-------- Text segment

Some fun facts about the Inland Taipan:
- Inland Taipans’ venom is specially adapted to kill warm-blooded animals.
- It is an extremely fast and agile snake and can strike instantly with extreme accuracy.
- It is called “fierce snake” for its venom, not its temperament.
- They change the colour of their skin for thermoregulation, allowing them to absorb more light in colder months.
4. Blue Krait (Asia’s Most Venomous)
Also known as the Malayan Krait, the Blue Krait is a highly venomous snake of the elapid family. Its venom can paralyze its victim’s muscular system; a truly scary thought that has earned this snake a place on the list of the deadliest snakes in the world. The Blue Krait has a colour pattern of bluish-black crossbands separated by yellowish-white interspaces. They can grow up to lengths of approximately 1.1 metres. These Kraits are generally not aggressive or strongly defensive and tend to bite only when really provoked. While they primarily feed on other snakes, they also eat lizards, mice, frogs and other small animals. Blue Kraits have been found to be primarily nocturnal while hunting and have shown a preference for fields, holes, and sometimes even homes. A Blue Krait’s venom consists of extremely powerful neurotoxins made up of presynaptic and postsynaptic toxins. This mixture is known to directly attack an individual’s ability to speak or think clearly and can paralyze the muscular system. The venom also attacks an individual’s respiratory system, causing suffocation within hours. The bite causes no pain, giving the victim a false reassurance. However, if left untreated, death can come within four hours.
Some fun facts about the Blue Krait:
- They are widespread in their regions, but encounters are uncommon.
- They prefer the wet season.
- Like other Kraits, they hide their heads under the coils of their body when threatened.
5. Black Mamba (Fastest Snake in the World)

----------------
-------- Supplied entries

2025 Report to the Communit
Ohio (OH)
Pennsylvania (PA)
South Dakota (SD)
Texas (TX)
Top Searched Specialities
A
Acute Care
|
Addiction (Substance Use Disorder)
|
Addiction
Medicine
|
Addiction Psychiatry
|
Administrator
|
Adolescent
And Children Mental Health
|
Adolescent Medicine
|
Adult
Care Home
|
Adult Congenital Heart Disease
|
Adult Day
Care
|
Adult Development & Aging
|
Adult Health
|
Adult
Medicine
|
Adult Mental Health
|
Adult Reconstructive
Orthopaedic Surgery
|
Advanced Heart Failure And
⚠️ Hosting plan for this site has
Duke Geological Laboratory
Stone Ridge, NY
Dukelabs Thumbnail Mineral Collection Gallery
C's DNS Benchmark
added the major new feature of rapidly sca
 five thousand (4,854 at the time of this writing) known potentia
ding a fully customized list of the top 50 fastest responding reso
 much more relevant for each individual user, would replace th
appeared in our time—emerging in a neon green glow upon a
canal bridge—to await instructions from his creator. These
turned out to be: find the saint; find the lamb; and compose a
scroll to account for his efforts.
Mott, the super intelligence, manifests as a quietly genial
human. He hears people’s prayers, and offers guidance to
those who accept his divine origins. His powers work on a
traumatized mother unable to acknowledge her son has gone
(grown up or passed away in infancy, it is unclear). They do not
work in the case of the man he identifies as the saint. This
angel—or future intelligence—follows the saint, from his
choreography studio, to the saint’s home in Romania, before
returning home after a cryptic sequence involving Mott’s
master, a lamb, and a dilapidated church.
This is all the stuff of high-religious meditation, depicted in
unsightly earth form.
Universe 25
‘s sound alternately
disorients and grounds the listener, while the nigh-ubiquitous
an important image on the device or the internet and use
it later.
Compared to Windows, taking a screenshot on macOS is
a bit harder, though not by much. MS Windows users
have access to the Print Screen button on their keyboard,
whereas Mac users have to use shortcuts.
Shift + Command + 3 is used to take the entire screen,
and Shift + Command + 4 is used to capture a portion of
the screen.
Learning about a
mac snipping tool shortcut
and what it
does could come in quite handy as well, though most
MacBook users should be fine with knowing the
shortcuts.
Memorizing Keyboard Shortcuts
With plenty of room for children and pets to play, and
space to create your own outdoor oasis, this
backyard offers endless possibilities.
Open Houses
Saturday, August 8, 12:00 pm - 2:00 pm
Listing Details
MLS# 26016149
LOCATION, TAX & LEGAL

----------------
-------- Supplied entries

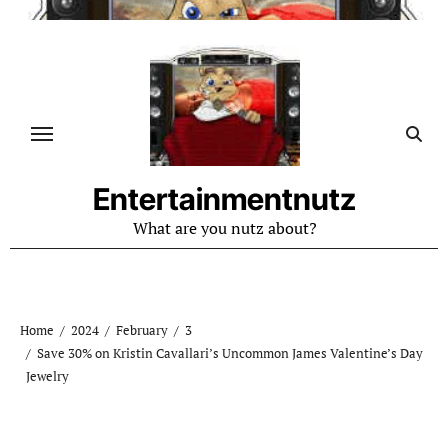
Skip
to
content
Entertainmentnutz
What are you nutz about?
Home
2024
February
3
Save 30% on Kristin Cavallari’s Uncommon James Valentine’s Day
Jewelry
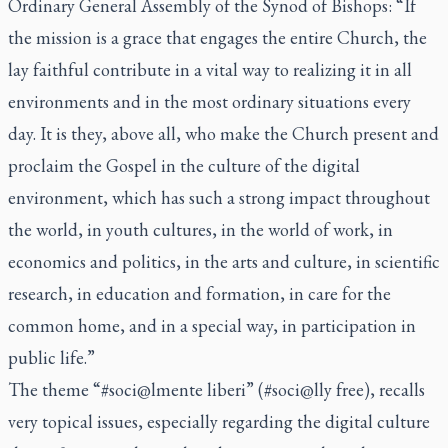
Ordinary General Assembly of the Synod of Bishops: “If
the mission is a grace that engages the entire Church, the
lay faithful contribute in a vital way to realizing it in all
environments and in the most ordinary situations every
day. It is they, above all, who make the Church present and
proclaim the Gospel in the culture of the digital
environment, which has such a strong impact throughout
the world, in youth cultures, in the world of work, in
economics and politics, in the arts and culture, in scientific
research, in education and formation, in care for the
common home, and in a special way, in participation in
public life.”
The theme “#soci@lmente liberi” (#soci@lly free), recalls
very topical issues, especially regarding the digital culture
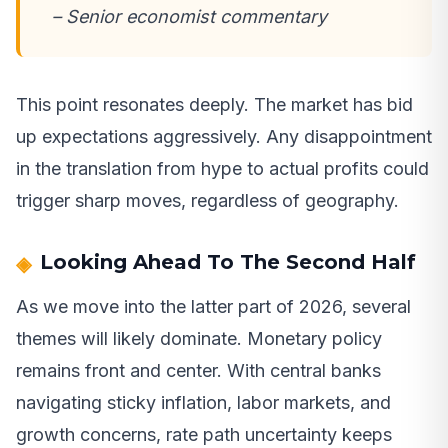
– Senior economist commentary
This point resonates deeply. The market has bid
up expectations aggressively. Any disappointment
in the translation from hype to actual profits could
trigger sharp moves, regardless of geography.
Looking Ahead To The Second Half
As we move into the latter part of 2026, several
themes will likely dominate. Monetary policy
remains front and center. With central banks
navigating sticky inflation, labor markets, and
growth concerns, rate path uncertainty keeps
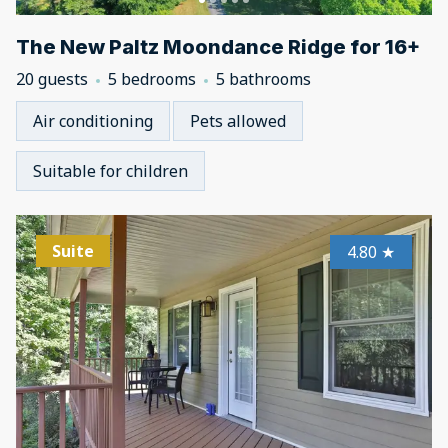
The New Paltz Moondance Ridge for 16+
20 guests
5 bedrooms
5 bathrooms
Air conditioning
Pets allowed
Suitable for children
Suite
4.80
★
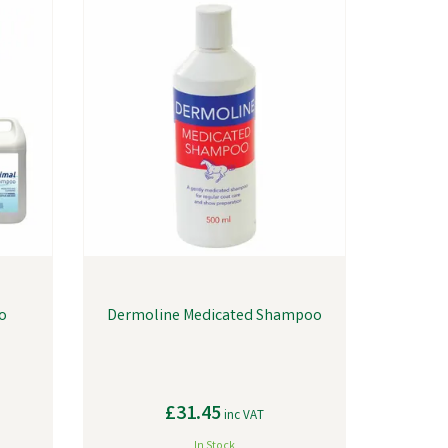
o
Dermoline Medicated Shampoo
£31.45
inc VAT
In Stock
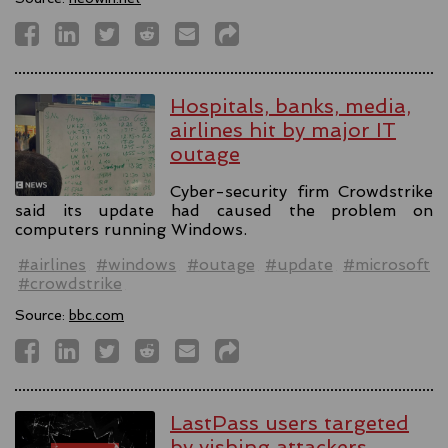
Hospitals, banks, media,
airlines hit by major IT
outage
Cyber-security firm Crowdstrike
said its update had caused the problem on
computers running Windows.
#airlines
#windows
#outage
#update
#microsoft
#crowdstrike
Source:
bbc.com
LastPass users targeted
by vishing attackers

----------------
-------- Supplied entries

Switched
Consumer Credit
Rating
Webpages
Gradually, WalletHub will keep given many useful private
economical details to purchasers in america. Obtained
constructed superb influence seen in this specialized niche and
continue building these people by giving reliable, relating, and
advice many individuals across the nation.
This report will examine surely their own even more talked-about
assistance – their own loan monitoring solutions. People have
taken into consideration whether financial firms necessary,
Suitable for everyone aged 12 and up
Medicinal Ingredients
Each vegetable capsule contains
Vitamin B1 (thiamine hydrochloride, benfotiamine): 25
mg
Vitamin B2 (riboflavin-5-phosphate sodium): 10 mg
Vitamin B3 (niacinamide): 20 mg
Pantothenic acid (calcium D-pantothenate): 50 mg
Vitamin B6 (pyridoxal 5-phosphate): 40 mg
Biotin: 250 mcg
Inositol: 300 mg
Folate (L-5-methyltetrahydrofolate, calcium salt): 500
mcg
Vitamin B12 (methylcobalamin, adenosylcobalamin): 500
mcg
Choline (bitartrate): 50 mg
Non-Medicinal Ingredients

----------------

[Task directions]: Pick up the text on the world's deadliest snakes and continue it from its last line, the heading "5. Black Mamba (Fastest Snake in the World)".

[Final answer]:
The Black Mamba is the second-longest venomous snake after the King Cobra. They are known for their large size, quickness, and extremely potent venom, making them one of the deadliest snakes in the world. The inside of this snake’s mouth is black, hence its name – Black Mamba. They have a coffin-shaped head and can vary in colours from olive, yellowish-brown, khaki and gunmetal but they are rarely black. An average Black Mamba is 2–2.5 metres long, with a maximum length of 4.3 metres. While they have a reputation for being aggressive, Black Mambas are generally found to be shy and nervous. They primarily eat small mammals and birds. While they prefer warm-blooded prey, a black mamba will also feed on other snakes. They can be found in Angola, Botswana, Central African Republic, DR Congo, Eritrea, Ethiopia, Kenya, Malawi, Mozambique, Namibia, Somalia, South Africa, Tanzania, Uganda, Zambia, and Zimbabwe. f they are disturbed or cornered, Black Mambas will attack with repeated bites. Their venom is extremely toxic and just two drops are reportedly enough to kill most humans.
Some fun facts about the Black Mamba:
- They are some of the world’s fastest snakes and are capable of speeds of more than 12 miles (19 km) per hour and hence will be the one which can kill the fastest.
- In the wild, a black mamba can live for up to 11 years. In captivity, they can live for longer than 20 years.